EXCERPT:
━━━━━━━━

One highlight of the concert was a literal one – conductor Carl Davis was adorned in a wonderfully multicoloured coat that sparkled in the spotlights. So much so that he could have nipped over to the West End and joined in with a production of Joseph and the Amazing Technicolour Dreamcoat. Afterwards I decided to purchase a CD recording and even managed to get it signed by Carl Davis too. What a shame that as he was signing all I could think of to fill the air was nervously mutter “…I really like your coat”.
Bond in Motion
Chronologically, next up is my trip to the London Film Museum which I visited in both July 2014 and more recently in September 2018. Since 2014 the museum has been dedicated to the Bond in Motion exhibition that boasts the largest official collection of James Bond vehicles. By no means am I a petrolhead (learning to drive would be a good start) but as a fan of the series I was keen to see the Bond cars up close.
From the classic Aston Martin DB5 to the infamous Lotus Esprit and everything in between, it’s an exhaust-ive array of memorable motor vehicles. So inclusive is it that it even features the crocodile submarine from Octopussy and Blofeld’s bathosub from Diamonds Are Forever…albeit sadly lacking bashed up Blofeld inside. Oh, and if you’re not overly into cars don’t worry – there are plenty of props scattered throughout too!
It’s cheap as chips for a ticket and bang in the centre of London at Covent Garden so if you’re in the city I’d definitely recommend a visit. Just avoid the terrifying waxwork of Sean Connery…
An Evening with Peter Lamont
Not all of my 007 trips have been sunshine and roses however. In fact it was during a cold, dark November night in 2016 I went to see An Evening with Peter Lamont at The Cinema Museum in – you guessed it – London. If you’re wondering who Peter Lamont is he’s none other than the Oscar-winning production designer who worked on 18 of the James Bond films from Goldfinger all the way up to Casino Royale.
(You may shrewdly notice that from Goldfinger to Casino Royale is actually 19 films. He missed Tomorrow Never Dies since he was too busy earning that ‘Oscar-winning’ title working on Titanic.)
With such credentials under his belt, an evening with Peter recounting his James Bond stories and memories seemed too good to miss. Unfortunately I didn’t have the best of times. For starters, the staff at The Cinema Museum were so rude! …Ok, it was just one member of staff really but he really set the evening off to a miserable start by acting so incredulous when I asked about the toilet facilities. I’m not sure why that was such a perplexing question to him but nonetheless he was very patronising.
More crucially I found Peter very hard to follow as he spoke. It wasn’t a large venue by any means (there couldn’t have been more than ~50 people in the audience) but either he wasn’t mic’d up at all or the sound system was very poor. Equally the man was 86 years old at the time and didn’t have the clearest eloquence which meant a lot of his anecdotes were lost on me unfortunately.
And as the cherry on top of problems that evening, I had to leave early to catch the last train home. I’d calculated that if the event ended on time I’d be fine but sadly it overran which meant I had to awkwardly and embarrassingly leave the small venue in front of everyone else whilst Peter was still talking. Oops.

━━━━━━━━

EXTRACTED ENTRIES:
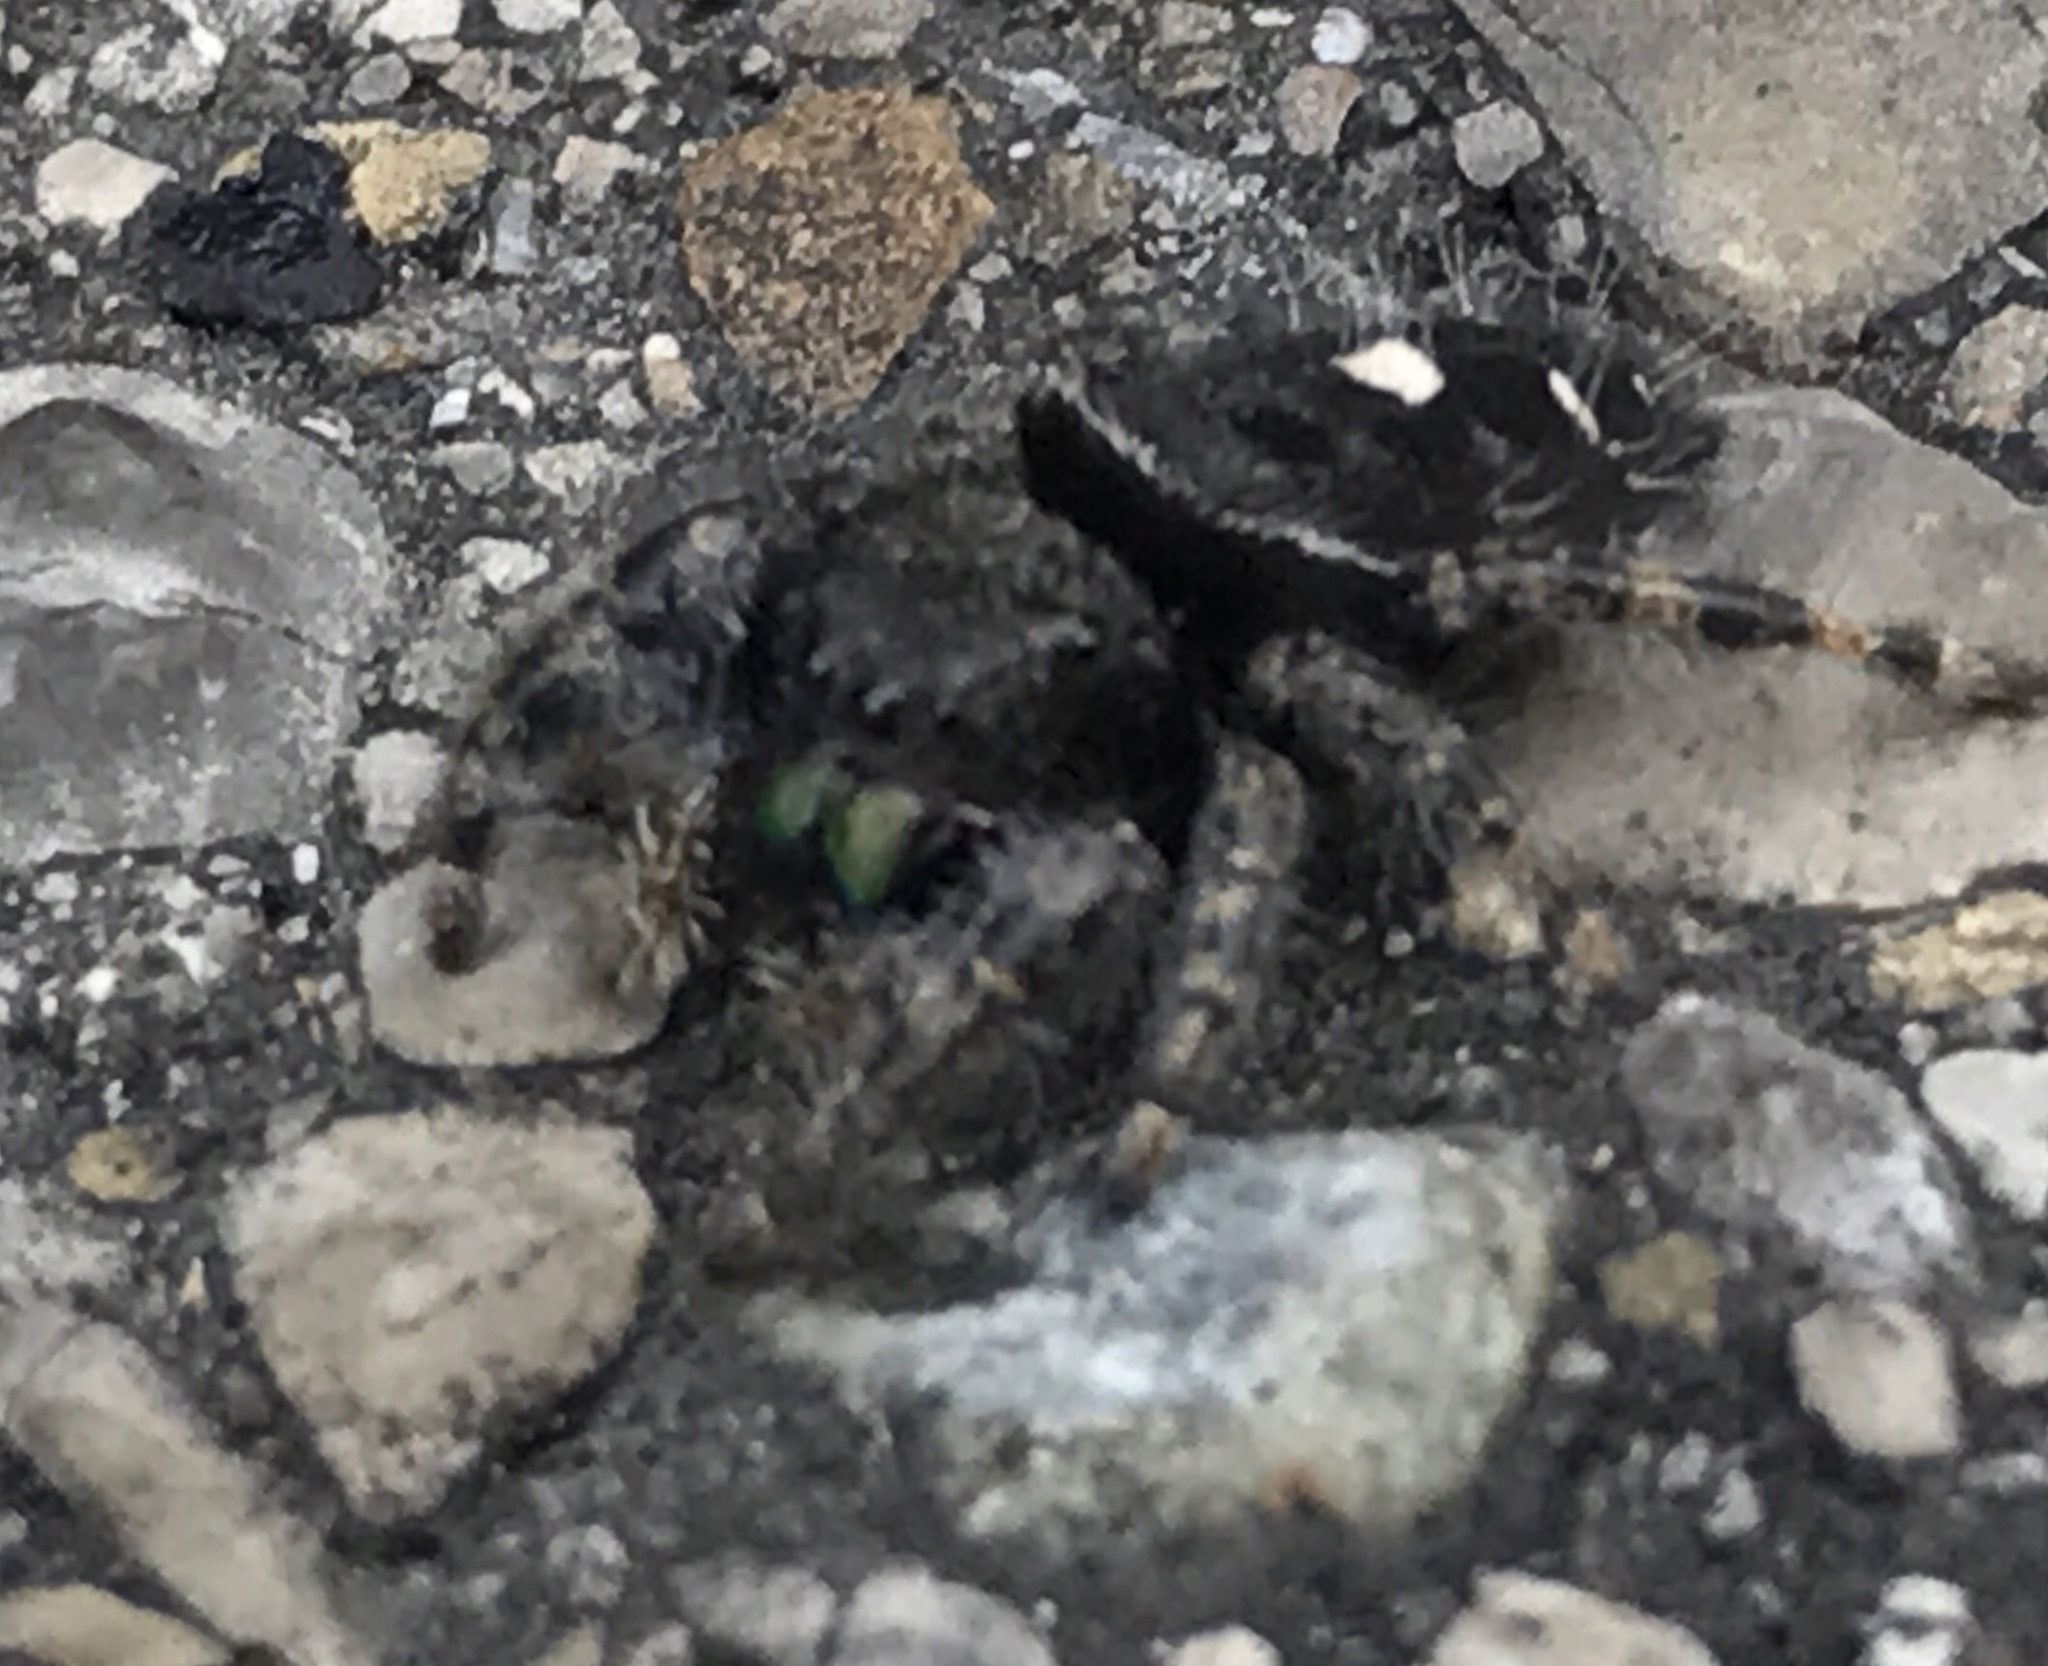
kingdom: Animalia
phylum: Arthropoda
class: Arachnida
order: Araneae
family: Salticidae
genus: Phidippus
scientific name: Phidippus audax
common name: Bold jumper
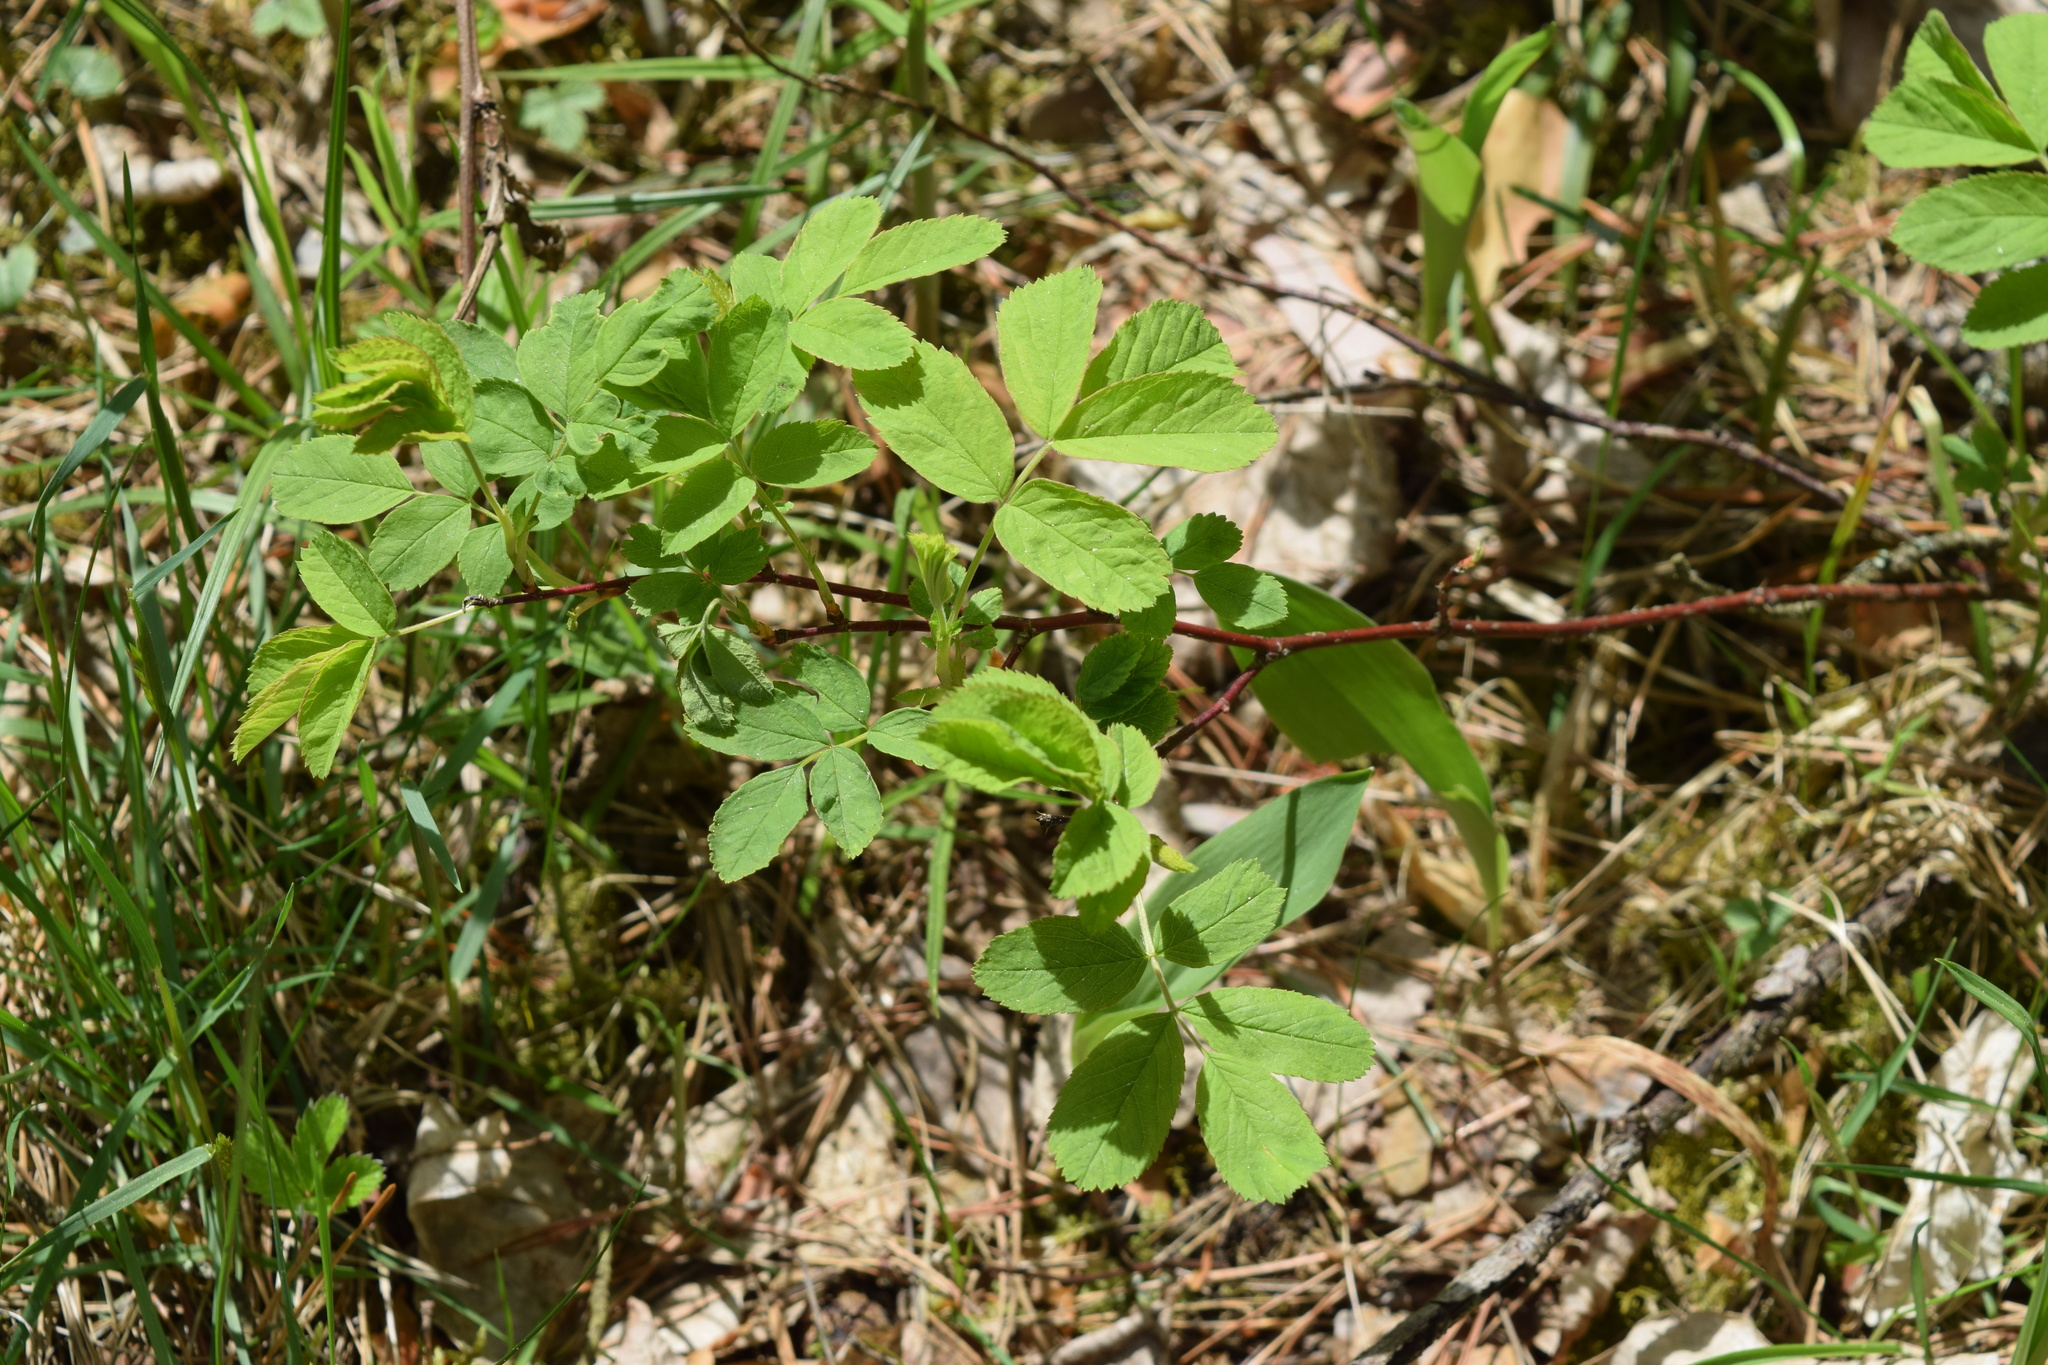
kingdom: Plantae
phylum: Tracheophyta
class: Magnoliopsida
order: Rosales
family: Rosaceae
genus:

━━━━━━━━

WHAT NEEDS TO BE DONE:
Name every James Bond film mentioned by title in the excerpt about James Bond outings.

RESPONSE TO THIS EXERCISE:
Octopussy, Diamonds Are Forever, Goldfinger, Casino Royale, Tomorrow Never Dies